Na universidade, conhecia pelo menos duas alunas que haviam engravidado sem
querer. Aquela dor na barriga, que já sentira várias vezes, seria um pequeno
embrião a germinar? Enxotou a tolice. Não estava grávida, o sentimento de
abandono é que a fazia pensar assim. A única conclusão certa era a de que o
namorado não prestava, ponto final. Decidida, começou a desconstruí-lo. Que
parvo, sempre com a boca torta de nojo, ao vê-la comer mexilhões! O odor dele
também lhe repugnava, mas o pior era mesmo o cabelo, oleoso, lambido e
raramente lavado. Isso e a incapacidade para dar uns passos de dança. Não
tinham mesmo nada a ver um com o outro, aquela fora uma mera ligação entre dois
solitários, fraca e ténue!
Até
na cama era maçador, um aspirante a médico sem qualquer curiosidade pela anatomia
feminina. Nem por uma vez a beijara nos mamilos ou lá em baixo e possuía-a
sempre deitado em cima dela, que abria as pernas e pronto, um calorzinho no
ventre e já está! Agora que pensava nisso, nunca ficara por cima, a tal posição
de que Polly tanto gostava.
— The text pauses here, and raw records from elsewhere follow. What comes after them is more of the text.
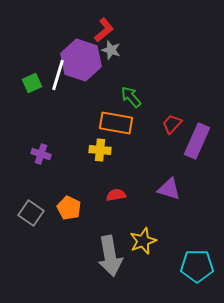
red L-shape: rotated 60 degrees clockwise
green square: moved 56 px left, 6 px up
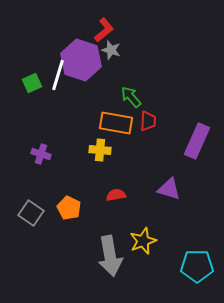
red trapezoid: moved 24 px left, 3 px up; rotated 140 degrees clockwise
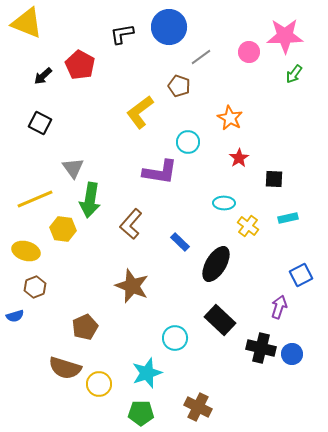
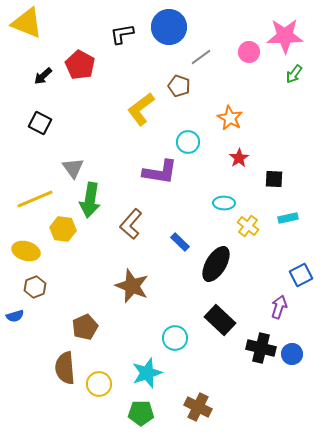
yellow L-shape at (140, 112): moved 1 px right, 3 px up
brown semicircle at (65, 368): rotated 68 degrees clockwise
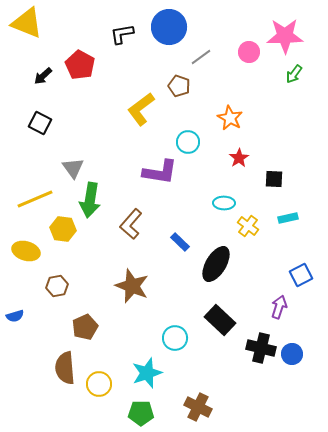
brown hexagon at (35, 287): moved 22 px right, 1 px up; rotated 10 degrees clockwise
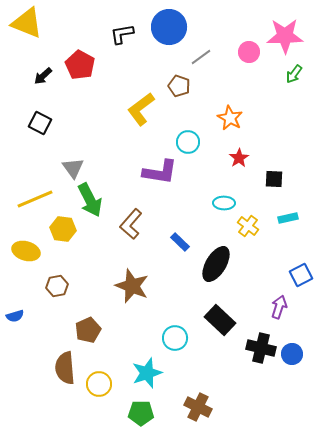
green arrow at (90, 200): rotated 36 degrees counterclockwise
brown pentagon at (85, 327): moved 3 px right, 3 px down
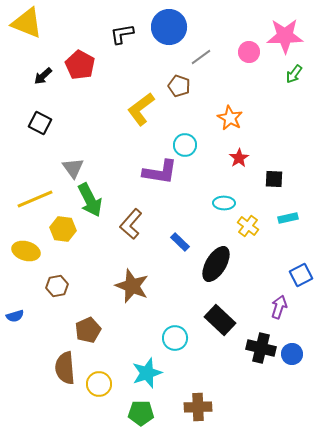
cyan circle at (188, 142): moved 3 px left, 3 px down
brown cross at (198, 407): rotated 28 degrees counterclockwise
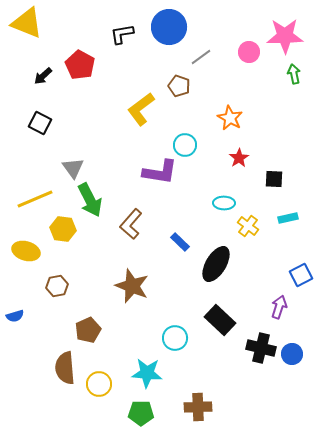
green arrow at (294, 74): rotated 132 degrees clockwise
cyan star at (147, 373): rotated 24 degrees clockwise
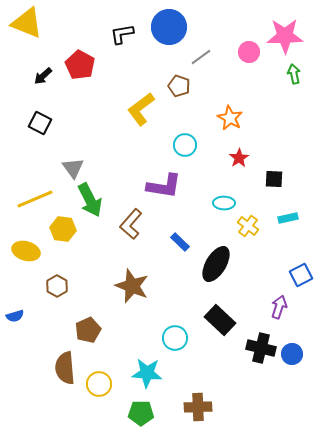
purple L-shape at (160, 172): moved 4 px right, 14 px down
brown hexagon at (57, 286): rotated 20 degrees counterclockwise
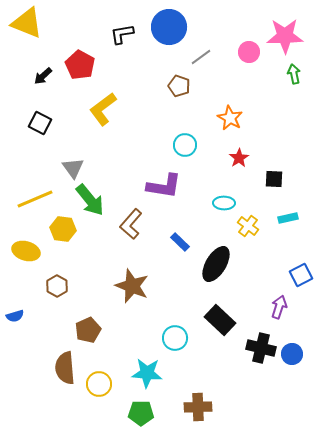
yellow L-shape at (141, 109): moved 38 px left
green arrow at (90, 200): rotated 12 degrees counterclockwise
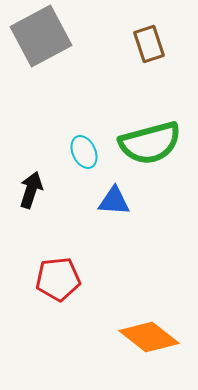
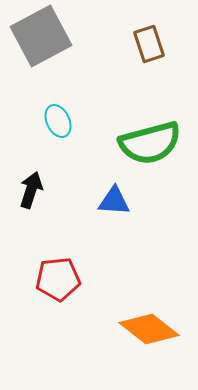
cyan ellipse: moved 26 px left, 31 px up
orange diamond: moved 8 px up
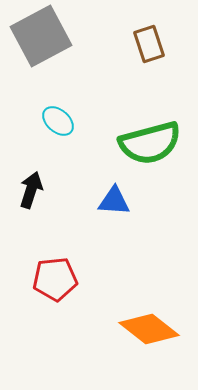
cyan ellipse: rotated 24 degrees counterclockwise
red pentagon: moved 3 px left
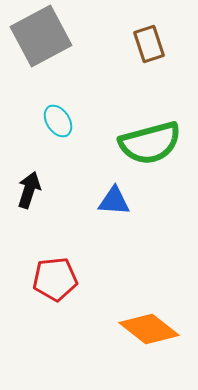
cyan ellipse: rotated 16 degrees clockwise
black arrow: moved 2 px left
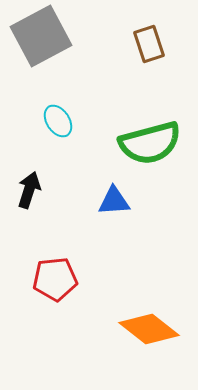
blue triangle: rotated 8 degrees counterclockwise
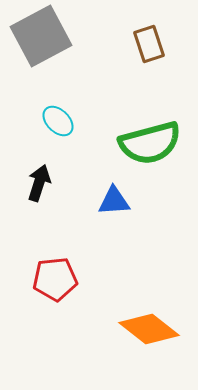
cyan ellipse: rotated 12 degrees counterclockwise
black arrow: moved 10 px right, 7 px up
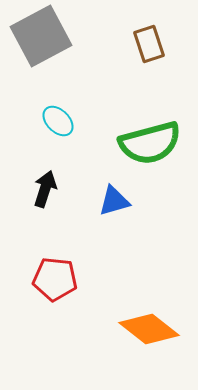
black arrow: moved 6 px right, 6 px down
blue triangle: rotated 12 degrees counterclockwise
red pentagon: rotated 12 degrees clockwise
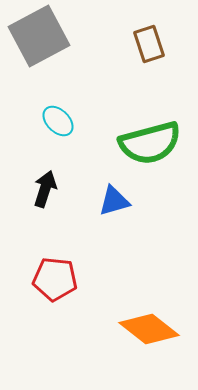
gray square: moved 2 px left
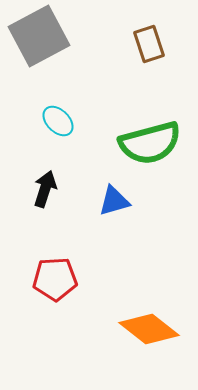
red pentagon: rotated 9 degrees counterclockwise
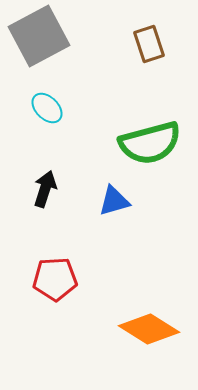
cyan ellipse: moved 11 px left, 13 px up
orange diamond: rotated 6 degrees counterclockwise
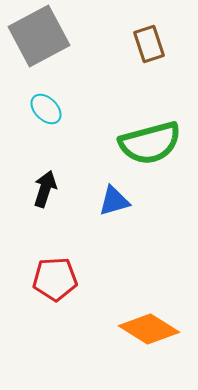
cyan ellipse: moved 1 px left, 1 px down
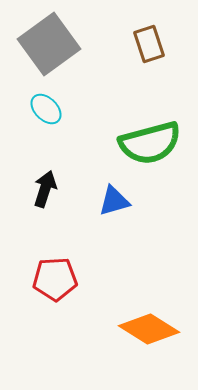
gray square: moved 10 px right, 8 px down; rotated 8 degrees counterclockwise
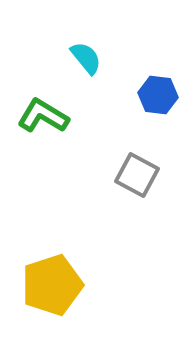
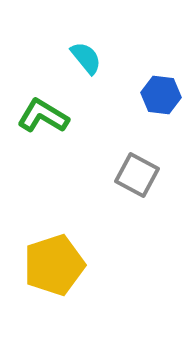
blue hexagon: moved 3 px right
yellow pentagon: moved 2 px right, 20 px up
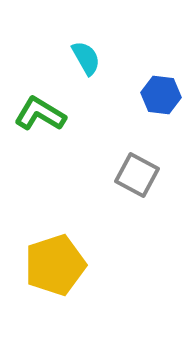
cyan semicircle: rotated 9 degrees clockwise
green L-shape: moved 3 px left, 2 px up
yellow pentagon: moved 1 px right
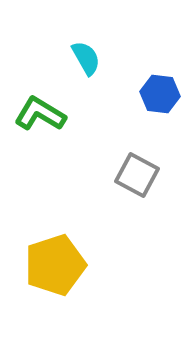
blue hexagon: moved 1 px left, 1 px up
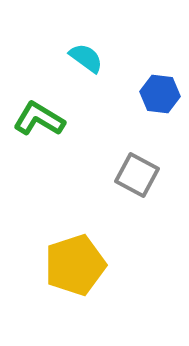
cyan semicircle: rotated 24 degrees counterclockwise
green L-shape: moved 1 px left, 5 px down
yellow pentagon: moved 20 px right
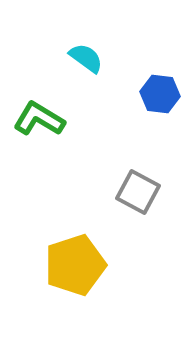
gray square: moved 1 px right, 17 px down
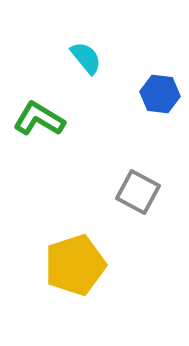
cyan semicircle: rotated 15 degrees clockwise
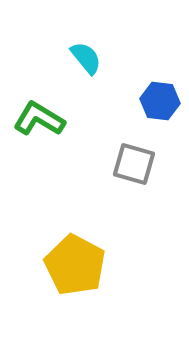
blue hexagon: moved 7 px down
gray square: moved 4 px left, 28 px up; rotated 12 degrees counterclockwise
yellow pentagon: rotated 26 degrees counterclockwise
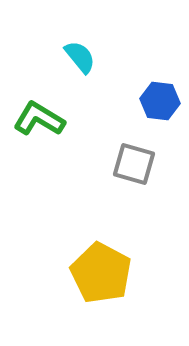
cyan semicircle: moved 6 px left, 1 px up
yellow pentagon: moved 26 px right, 8 px down
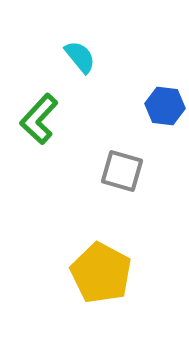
blue hexagon: moved 5 px right, 5 px down
green L-shape: rotated 78 degrees counterclockwise
gray square: moved 12 px left, 7 px down
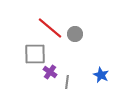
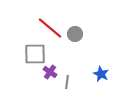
blue star: moved 1 px up
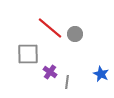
gray square: moved 7 px left
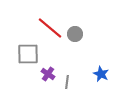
purple cross: moved 2 px left, 2 px down
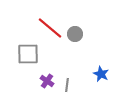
purple cross: moved 1 px left, 7 px down
gray line: moved 3 px down
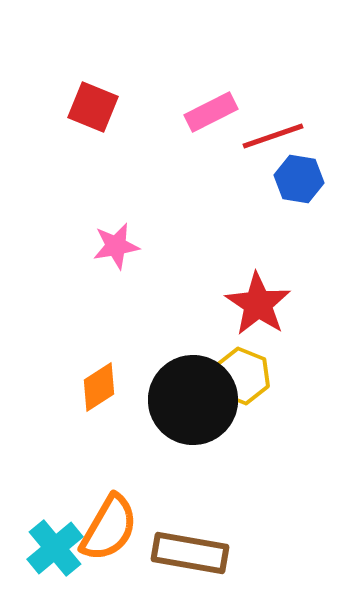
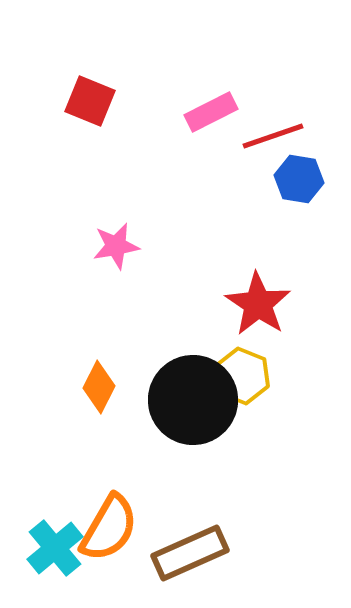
red square: moved 3 px left, 6 px up
orange diamond: rotated 30 degrees counterclockwise
brown rectangle: rotated 34 degrees counterclockwise
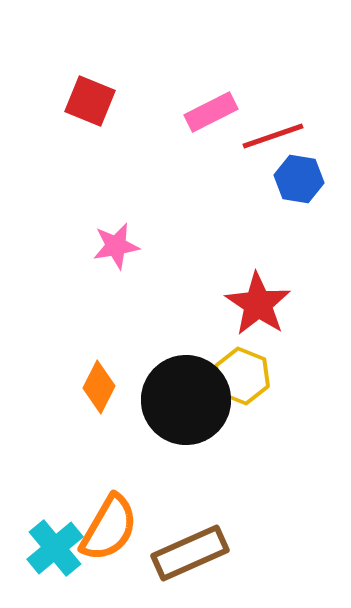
black circle: moved 7 px left
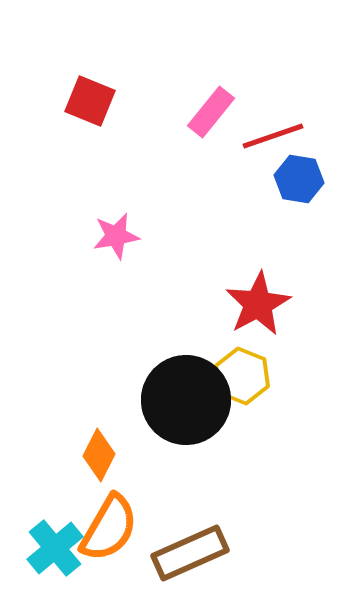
pink rectangle: rotated 24 degrees counterclockwise
pink star: moved 10 px up
red star: rotated 10 degrees clockwise
orange diamond: moved 68 px down
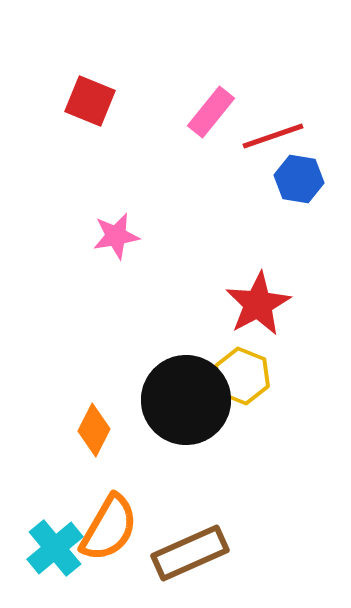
orange diamond: moved 5 px left, 25 px up
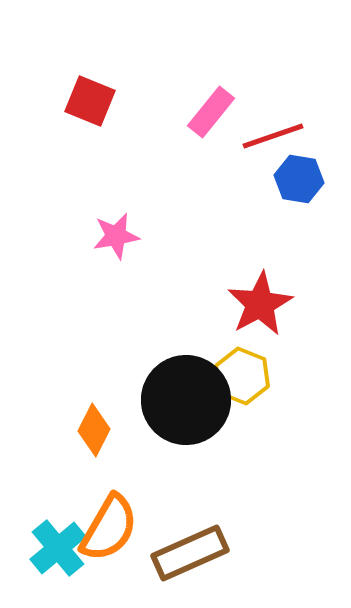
red star: moved 2 px right
cyan cross: moved 3 px right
Aliás, o lendário prazer explosivo de que as outras
mulheres falavam, que se devia procurar como se fosse o Santo Graal dos
romances da Távola Redonda, nunca Carol o encontrara! Jean-Luc era um banal
iniciador, sem prática ou jeito, que nem sequer ascendia ao nobre estatuto de
ter sido o seu primeiro homem. A dado momento, tanta era a sua irritação que até
olhou com brusquidão para a Hirondelle
quando esta tombou com o vento, talvez
por estar mal encostada ao banco. Levantou-se, furiosa, prestes a brindar com
palavrões a bicicleta, como se esta fosse uma extensão de Jean-Luc. Porém, um
raio de lucidez atravessou-a: não seriam justos tais desatinos, a Hirondelle nunca lhe falhara, nem um mísero furo tivera em dois anos,
revelara-se um monumento de resiliência. Enquanto Paris a abandonava, a fiel
bicicleta continuava com ela! Então, levantou-a do chão e acarinhou-a, passando
a palma da mão direita no selim. Se algo parecido com amor existia no seu coração,
era por aquela bicicleta!» In Domingos Amaral, A Bicicleta que Fugiu dos
Alemães, Casa das Letras, 2019, ISBN 978-989-780-124-2.